As of February, 2011, Issy is eighteen months out of treatment and twenty-six months post-diagnosis. All MRIs post-surgery have shown NED. We are blessed.
Current side effects include chronic lung disease and a trach (due to vocal cord paralysis). He has delayed speech acquisition and is 100% g-tube-fed.
For other ATRT families--Issy followed the ACNS-0333 protocol, which we highly recommend, as well as Children's Hospital-Wisconsin.
Feel free to contact us or www.cbtrf.org to connect with other ATRT families.
Our little Issy was a thriving, chunky, crawling machine through his tenth month, even though he was never a big fan of solid foods (he would kinda gum it and then push it back out). His throwing up really started at that time--he'd randomly throw up breastmilk, yogurt, baby food, or just stomach bile. We notified our pediatrician to schedule an additional check-up. Instead of gaining weight that month, he held at 19.4 pounds.
His tenth month was very difficult. We increased feedings to every four hours, which resulted in increased throw-ups. We began the Early Intervention process for food aversion and waited. And we began to question ourselves and one another. At his eleventh month appointment, Issy lost weight (18.10 pounds) and we felt clueless.
One week later, Issy began walking, and we were hopeful that the now every-two-hour feedings were working. One week after that, Is became extremely lethargic and we had our first hospital/ER visit. He was dehydrated and had lost weight yet again (18.3). Issy's pediatrician recommended I take the remainder of the week off to nurse round the clock while we waited for his GI appointment the following Monday (November 10th). That was the day he was admitted to Comer Children's Hospital for Failure to Thrive. Over the weekend, his weight has dropped yet again to 17.10 pounds.

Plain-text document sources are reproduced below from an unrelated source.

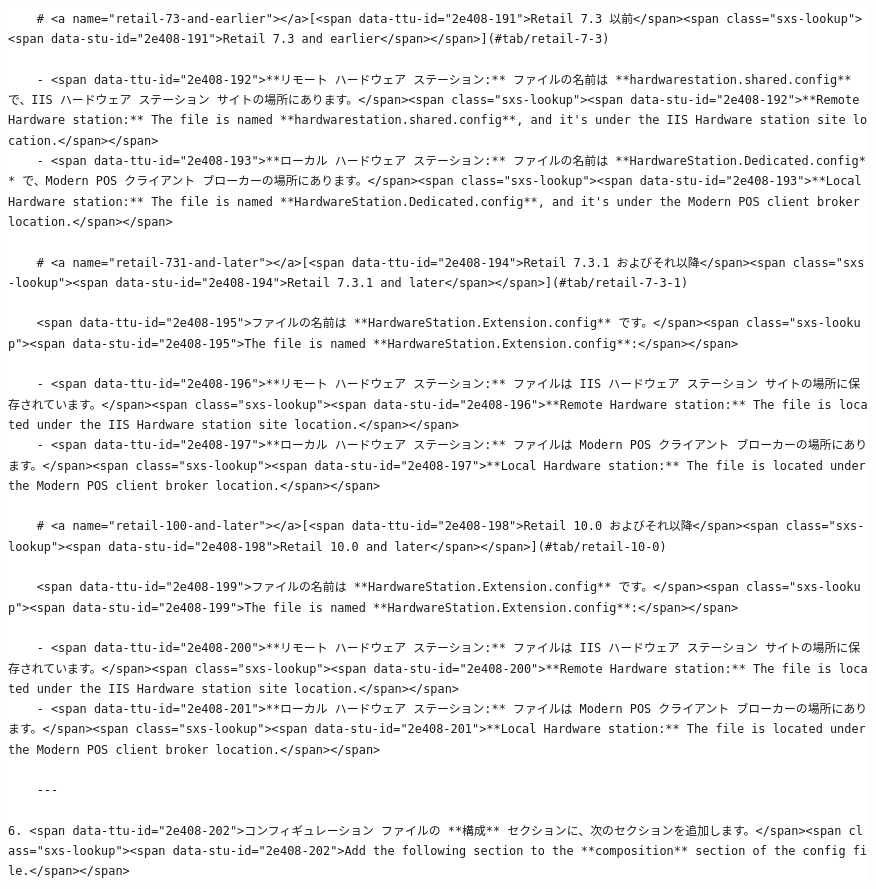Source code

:         # <a name="retail-73-and-earlier"></a>[<span data-ttu-id="2e408-191">Retail 7.3 以前</span><span class="sxs-lookup"><span data-stu-id="2e408-191">Retail 7.3 and earlier</span></span>](#tab/retail-7-3)

        - <span data-ttu-id="2e408-192">**リモート ハードウェア ステーション:** ファイルの名前は **hardwarestation.shared.config** で、IIS ハードウェア ステーション サイトの場所にあります。</span><span class="sxs-lookup"><span data-stu-id="2e408-192">**Remote Hardware station:** The file is named **hardwarestation.shared.config**, and it's under the IIS Hardware station site location.</span></span>
        - <span data-ttu-id="2e408-193">**ローカル ハードウェア ステーション:** ファイルの名前は **HardwareStation.Dedicated.config** で、Modern POS クライアント ブローカーの場所にあります。</span><span class="sxs-lookup"><span data-stu-id="2e408-193">**Local Hardware station:** The file is named **HardwareStation.Dedicated.config**, and it's under the Modern POS client broker location.</span></span>

        # <a name="retail-731-and-later"></a>[<span data-ttu-id="2e408-194">Retail 7.3.1 およびそれ以降</span><span class="sxs-lookup"><span data-stu-id="2e408-194">Retail 7.3.1 and later</span></span>](#tab/retail-7-3-1)

        <span data-ttu-id="2e408-195">ファイルの名前は **HardwareStation.Extension.config** です。</span><span class="sxs-lookup"><span data-stu-id="2e408-195">The file is named **HardwareStation.Extension.config**:</span></span>

        - <span data-ttu-id="2e408-196">**リモート ハードウェア ステーション:** ファイルは IIS ハードウェア ステーション サイトの場所に保存されています。</span><span class="sxs-lookup"><span data-stu-id="2e408-196">**Remote Hardware station:** The file is located under the IIS Hardware station site location.</span></span>
        - <span data-ttu-id="2e408-197">**ローカル ハードウェア ステーション:** ファイルは Modern POS クライアント ブローカーの場所にあります。</span><span class="sxs-lookup"><span data-stu-id="2e408-197">**Local Hardware station:** The file is located under the Modern POS client broker location.</span></span>

        # <a name="retail-100-and-later"></a>[<span data-ttu-id="2e408-198">Retail 10.0 およびそれ以降</span><span class="sxs-lookup"><span data-stu-id="2e408-198">Retail 10.0 and later</span></span>](#tab/retail-10-0)

        <span data-ttu-id="2e408-199">ファイルの名前は **HardwareStation.Extension.config** です。</span><span class="sxs-lookup"><span data-stu-id="2e408-199">The file is named **HardwareStation.Extension.config**:</span></span>

        - <span data-ttu-id="2e408-200">**リモート ハードウェア ステーション:** ファイルは IIS ハードウェア ステーション サイトの場所に保存されています。</span><span class="sxs-lookup"><span data-stu-id="2e408-200">**Remote Hardware station:** The file is located under the IIS Hardware station site location.</span></span>
        - <span data-ttu-id="2e408-201">**ローカル ハードウェア ステーション:** ファイルは Modern POS クライアント ブローカーの場所にあります。</span><span class="sxs-lookup"><span data-stu-id="2e408-201">**Local Hardware station:** The file is located under the Modern POS client broker location.</span></span>

        ---

    6. <span data-ttu-id="2e408-202">コンフィギュレーション ファイルの **構成** セクションに、次のセクションを追加します。</span><span class="sxs-lookup"><span data-stu-id="2e408-202">Add the following section to the **composition** section of the config file.</span></span>
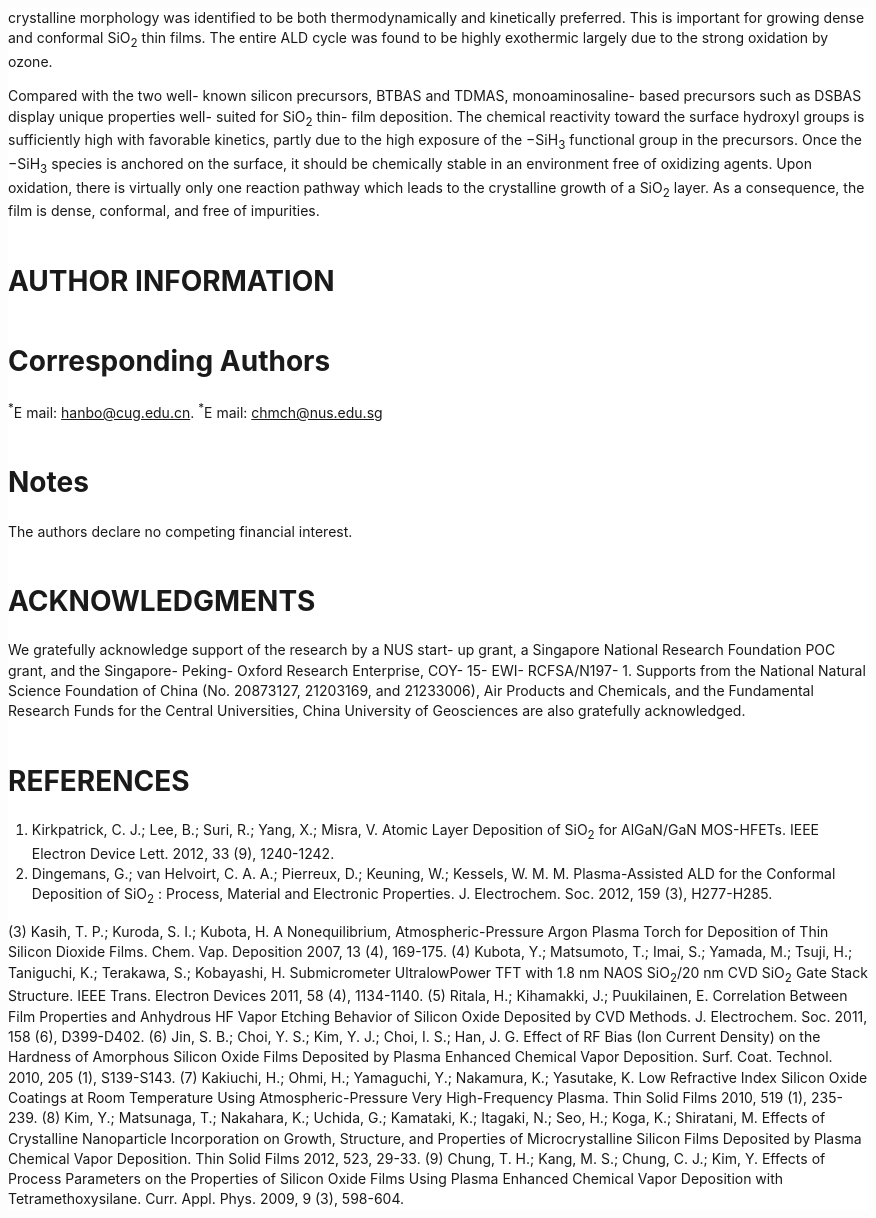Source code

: crystalline morphology was identified to be both thermodynamically and kinetically preferred. This is important for growing dense and conformal  $\mathrm{SiO}_2$  thin films. The entire ALD cycle was found to be highly exothermic largely due to the strong oxidation by ozone.

Compared with the two well- known silicon precursors, BTBAS and TDMAS, monoaminosaline- based precursors such as DSBAS display unique properties well- suited for  $\mathrm{SiO}_2$  thin- film deposition. The chemical reactivity toward the surface hydroxyl groups is sufficiently high with favorable kinetics, partly due to the high exposure of the  $- \mathrm{SiH}_3$  functional group in the precursors. Once the  $- \mathrm{SiH}_3$  species is anchored on the surface, it should be chemically stable in an environment free of oxidizing agents. Upon oxidation, there is virtually only one reaction pathway which leads to the crystalline growth of a  $\mathrm{SiO}_2$  layer. As a consequence, the film is dense, conformal, and free of impurities.

# AUTHOR INFORMATION

# Corresponding Authors

$^*\mathrm{E}$  mail: hanbo@cug.edu.cn.  $^*\mathrm{E}$  mail: chmch@nus.edu.sg

# Notes

The authors declare no competing financial interest.

# ACKNOWLEDGMENTS

We gratefully acknowledge support of the research by a NUS start- up grant, a Singapore National Research Foundation POC grant, and the Singapore- Peking- Oxford Research Enterprise, COY- 15- EWI- RCFSA/N197- 1. Supports from the National Natural Science Foundation of China (No. 20873127, 21203169, and 21233006), Air Products and Chemicals, and the Fundamental Research Funds for the Central Universities, China University of Geosciences are also gratefully acknowledged.

# REFERENCES

1) Kirkpatrick, C. J.; Lee, B.; Suri, R.; Yang, X.; Misra, V. Atomic Layer Deposition of  $\mathrm{SiO}_2$  for AlGaN/GaN MOS-HFETs. IEEE Electron Device Lett. 2012, 33 (9), 1240-1242. 
2) Dingemans, G.; van Helvoirt, C. A. A.; Pierreux, D.; Keuning, W.; Kessels, W. M. M. Plasma-Assisted ALD for the Conformal Deposition of  $\mathrm{SiO}_2$ : Process, Material and Electronic Properties. J. Electrochem. Soc. 2012, 159 (3), H277-H285.

(3) Kasih, T. P.; Kuroda, S. I.; Kubota, H. A Nonequilibrium, Atmospheric-Pressure Argon Plasma Torch for Deposition of Thin Silicon Dioxide Films. Chem. Vap. Deposition 2007, 13 (4), 169-175. 
(4) Kubota, Y.; Matsumoto, T.; Imai, S.; Yamada, M.; Tsuji, H.; Taniguchi, K.; Terakawa, S.; Kobayashi, H. Submicrometer UltralowPower TFT with  $1.8~\mathrm{nm}$  NAOS  $\mathrm{SiO}_2 / 20$  nm CVD  $\mathrm{SiO}_2$  Gate Stack Structure. IEEE Trans. Electron Devices 2011, 58 (4), 1134-1140. 
(5) Ritala, H.; Kihamakki, J.; Puukilainen, E. Correlation Between Film Properties and Anhydrous HF Vapor Etching Behavior of Silicon Oxide Deposited by CVD Methods. J. Electrochem. Soc. 2011, 158 (6), D399-D402. 
(6) Jin, S. B.; Choi, Y. S.; Kim, Y. J.; Choi, I. S.; Han, J. G. Effect of RF Bias (Ion Current Density) on the Hardness of Amorphous Silicon Oxide Films Deposited by Plasma Enhanced Chemical Vapor Deposition. Surf. Coat. Technol. 2010, 205 (1), S139-S143. 
(7) Kakiuchi, H.; Ohmi, H.; Yamaguchi, Y.; Nakamura, K.; Yasutake, K. Low Refractive Index Silicon Oxide Coatings at Room Temperature Using Atmospheric-Pressure Very High-Frequency Plasma. Thin Solid Films 2010, 519 (1), 235-239. 
(8) Kim, Y.; Matsunaga, T.; Nakahara, K.; Uchida, G.; Kamataki, K.; Itagaki, N.; Seo, H.; Koga, K.; Shiratani, M. Effects of Crystalline Nanoparticle Incorporation on Growth, Structure, and Properties of Microcrystalline Silicon Films Deposited by Plasma Chemical Vapor Deposition. Thin Solid Films 2012, 523, 29-33. 
(9) Chung, T. H.; Kang, M. S.; Chung, C. J.; Kim, Y. Effects of Process Parameters on the Properties of Silicon Oxide Films Using Plasma Enhanced Chemical Vapor Deposition with Tetramethoxysilane. Curr. Appl. Phys. 2009, 9 (3), 598-604. 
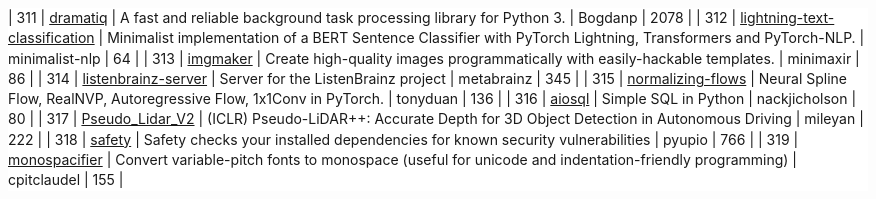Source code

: | 311  | [dramatiq](https://github.com/Bogdanp/dramatiq)                                                                   | A fast and reliable background task processing library for Python 3.                                                                                                                                                                                                                                                                                                                                                                                                             | Bogdanp                             | 2078  |
| 312  | [lightning-text-classification](https://github.com/minimalist-nlp/lightning-text-classification)                  | Minimalist implementation of a BERT Sentence Classifier with PyTorch Lightning, Transformers and PyTorch-NLP.                                                                                                                                                                                                                                                                                                                                                                    | minimalist-nlp                      | 64    |
| 313  | [imgmaker](https://github.com/minimaxir/imgmaker)                                                                 | Create high-quality images programmatically with easily-hackable templates.                                                                                                                                                                                                                                                                                                                                                                                                      | minimaxir                           | 86    |
| 314  | [listenbrainz-server](https://github.com/metabrainz/listenbrainz-server)                                          | Server for the ListenBrainz project                                                                                                                                                                                                                                                                                                                                                                                                                                              | metabrainz                          | 345   |
| 315  | [normalizing-flows](https://github.com/tonyduan/normalizing-flows)                                                | Neural Spline Flow, RealNVP, Autoregressive Flow, 1x1Conv in PyTorch.                                                                                                                                                                                                                                                                                                                                                                                                            | tonyduan                            | 136   |
| 316  | [aiosql](https://github.com/nackjicholson/aiosql)                                                                 | Simple SQL in Python                                                                                                                                                                                                                                                                                                                                                                                                                                                             | nackjicholson                       | 80    |
| 317  | [Pseudo_Lidar_V2](https://github.com/mileyan/Pseudo_Lidar_V2)                                                     | (ICLR) Pseudo-LiDAR++: Accurate Depth for 3D Object Detection in Autonomous Driving                                                                                                                                                                                                                                                                                                                                                                                              | mileyan                             | 222   |
| 318  | [safety](https://github.com/pyupio/safety)                                                                        | Safety checks your installed dependencies for known security vulnerabilities                                                                                                                                                                                                                                                                                                                                                                                                     | pyupio                              | 766   |
| 319  | [monospacifier](https://github.com/cpitclaudel/monospacifier)                                                     | Convert variable-pitch fonts to monospace (useful for unicode and indentation-friendly programming)                                                                                                                                                                                                                                                                                                                                                                              | cpitclaudel                         | 155   |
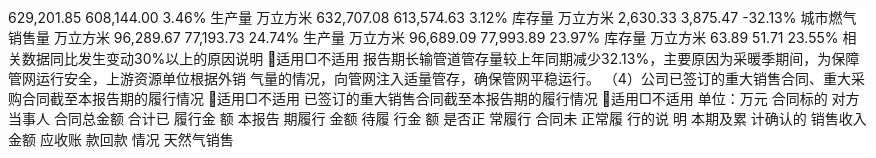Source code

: 629,201.85
608,144.00
3.46%
生产量
万立方米
632,707.08
613,574.63
3.12%
库存量
万立方米
2,630.33
3,875.47
-32.13%
城市燃气
销售量
万立方米
96,289.67
77,193.73
24.74%
生产量
万立方米
96,689.09
77,993.89
23.97%
库存量
万立方米
63.89
51.71
23.55%
相关数据同比发生变动30%以上的原因说明
适用□不适用
报告期长输管道管存量较上年同期减少32.13%，主要原因为采暖季期间，为保障管网运行安全，上游资源单位根据外销
气量的情况，向管网注入适量管存，确保管网平稳运行。
（4）公司已签订的重大销售合同、重大采购合同截至本报告期的履行情况
适用□不适用
已签订的重大销售合同截至本报告期的履行情况
适用□不适用
单位：万元
合同标的
对方当事人
合同总金额
合计已
履行金
额
本报告
期履行
金额
待履
行金
额
是否正
常履行
合同未
正常履
行的说
明
本期及累
计确认的
销售收入
金额
应收账
款回款
情况
天然气销售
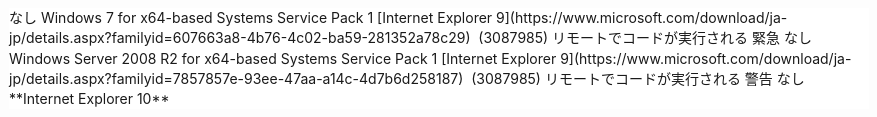 </td>
<td style="border:1px solid black;">
なし

</td>
</tr>
<tr>
<td style="border:1px solid black;">
Windows 7 for x64-based Systems Service Pack 1

</td>
<td style="border:1px solid black;">
[Internet Explorer 9](https://www.microsoft.com/download/ja-jp/details.aspx?familyid=607663a8-4b76-4c02-ba59-281352a78c29)   
(3087985)

</td>
<td style="border:1px solid black;">
リモートでコードが実行される

</td>
<td style="border:1px solid black;">
緊急

</td>
<td style="border:1px solid black;">
なし

</td>
</tr>
<tr>
<td style="border:1px solid black;">
Windows Server 2008 R2 for x64-based Systems Service Pack 1

</td>
<td style="border:1px solid black;">
[Internet Explorer 9](https://www.microsoft.com/download/ja-jp/details.aspx?familyid=7857857e-93ee-47aa-a14c-4d7b6d258187)   
(3087985)

</td>
<td style="border:1px solid black;">
リモートでコードが実行される

</td>
<td style="border:1px solid black;">
警告

</td>
<td style="border:1px solid black;">
なし

</td>
</tr>
<tr>
<td style="border:1px solid black;" colspan="5">
**Internet Explorer 10**
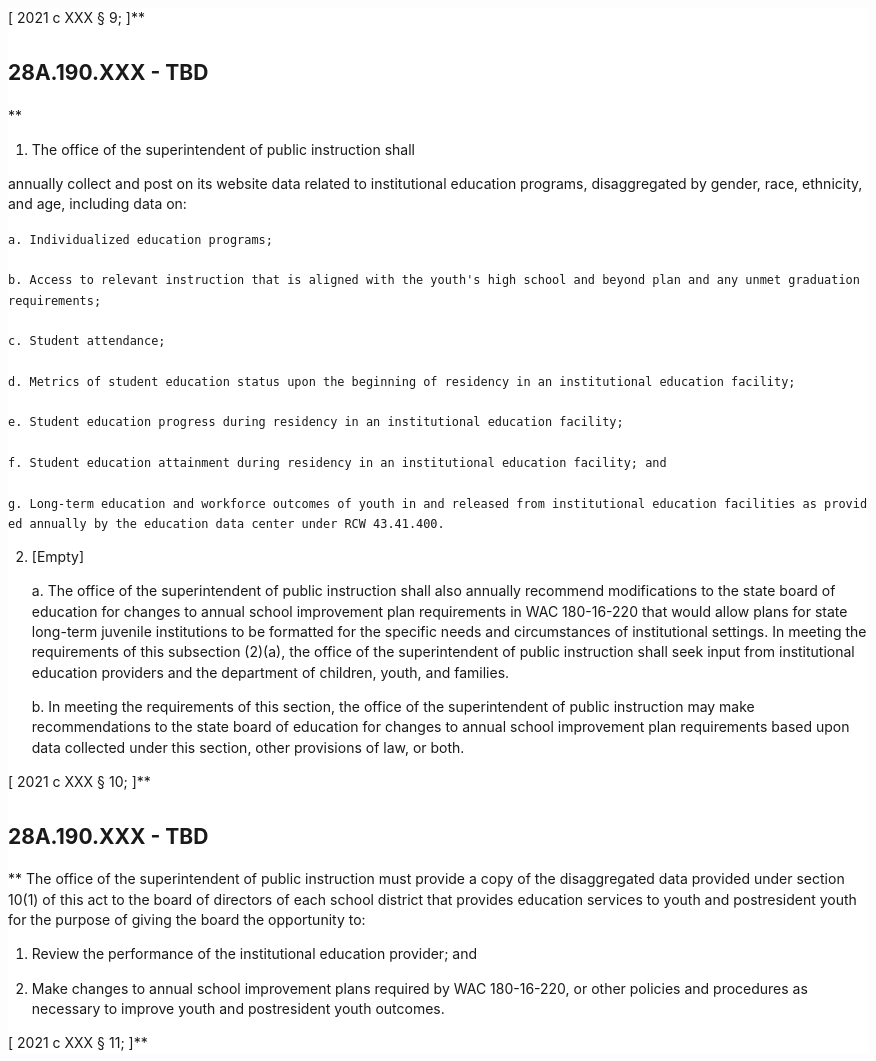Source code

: 
[ 2021 c XXX § 9; ]**

## **28A.190.XXX - TBD**
**
1. The office of the superintendent of public instruction shall

annually collect and post on its website data related to institutional education programs, disaggregated by gender, race, ethnicity, and age, including data on:

    a. Individualized education programs;

    b. Access to relevant instruction that is aligned with the youth's high school and beyond plan and any unmet graduation requirements;

    c. Student attendance;

    d. Metrics of student education status upon the beginning of residency in an institutional education facility;

    e. Student education progress during residency in an institutional education facility;

    f. Student education attainment during residency in an institutional education facility; and

    g. Long-term education and workforce outcomes of youth in and released from institutional education facilities as provided annually by the education data center under RCW 43.41.400.

2. [Empty]

    a. The office of the superintendent of public instruction shall also annually recommend modifications to the state board of education for changes to annual school improvement plan requirements in WAC 180-16-220 that would allow plans for state long-term juvenile institutions to be formatted for the specific needs and circumstances of institutional settings. In meeting the requirements of this subsection (2)(a), the office of the superintendent of public instruction shall seek input from institutional education providers and the department of children, youth, and families.

    b. In meeting the requirements of this section, the office of the superintendent of public instruction may make recommendations to the state board of education for changes to annual school improvement plan requirements based upon data collected under this section, other provisions of law, or both.


[ 2021 c XXX § 10; ]**

## **28A.190.XXX - TBD**
**
The office of the superintendent of public instruction must provide a copy of the disaggregated data provided under section 10(1) of this act to the board of directors of each school district that provides education services to youth and postresident youth for the purpose of giving the board the opportunity to:

1. Review the performance of the institutional education provider; and

2. Make changes to annual school improvement plans required by WAC 180-16-220, or other policies and procedures as necessary to improve youth and postresident youth outcomes.


[ 2021 c XXX § 11; ]**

During the first week at Comer's, Issy's blood and urine were tested, he had an upper GI X-Ray and scope, and received a soft palette and kidney ultrasound. As everything came back negative, the doctors agreed he had an oral motor aversion. The second week was full of visits from speech/occupational/physical therapists. And the third week consisted of an NG-tube, formula feedings, and lots and lots of throwing up.
We voiced our concerns and questions and felt we were told by the specialists that the diagnosis was "overreliance on nursing and family conflict." We went from questioning ourselves to blaming ourselves and one another.
Issy was discharged on Saturday, December 6th, and we saw small glimmers of his old self--giggles, some crawling, smiles. However, the week also consisted of more throwing up. His GI appointment was frustrating ("We're not that concerned about his throwing up, as long as he is gaining weight") and we focused on a possible "milk protein intolerance". Thank god I left for Wisconsin that weekend.
Over the weekend (the 12th and 13rd), Issy looked as lethargic as he had the month earlier. We were now going on five weeks, and he was still throwing up, even though the NG-tube was depositing the formula right into his stomach. Homero and I agreed to get a second opinion. On Monday, as I began driving out of the area, Issy's pediatrician, Dr. Glunz, connected with me and directed me to take him to an Appleton ER.
The ER, after several hours, sent us to the Children's Hospital wing at Neenah's Theda Clark Hospital. That night, Dr. Schmitt listened, really listened, to Issy's story and recommended Children's Hospital of Wisconsin Milwaukee.
Tuesday the 16th Issy was transferred and admitted to Children's in Milwaukee. Wednesday the 17th consisted of an abdominal ultrasound, an EEG, and an MRI. That evening we were told Issy had a brain tumor. Thursday we saw the images for ourselves, and they began Decadron to decrease the inflammation/swelling for surgery. Friday, Saturday, Sunday consisted of more waiting, praying, cuddling, crying, and lots of support from family and friends.
Issy is currently in surgery (Monday the 22nd). We are getting updates every two hours and are hoping and praying that they can remove as much of the tumor as possible, that it is not growing from or connected to the brain stem, although that appears most likely, and that trauma to the brain stem is minimal. Chemotherapy is almost a given and radiation is a possibility. We will know the type and aggresiveness of the tumor early next week. The "window" of healing is long--he will be monitored a minimum of ten years to check for reoccurence or growth of the cancer.
We want you to know that every single message, text, call, email, visit, thought, and prayer is felt and appreciated. We have no words to express our gratitude for your love. We humbly ask for your continued support. Your presence in our lives is holding us up.
Please check the journal for current updates. And thank you so very much.
News came back on December 29th, 2008, that Israel's tumor was a Atypical Teratoid Rhaboid Tumor (ATRT). It breaks our hearts. Our journey begins.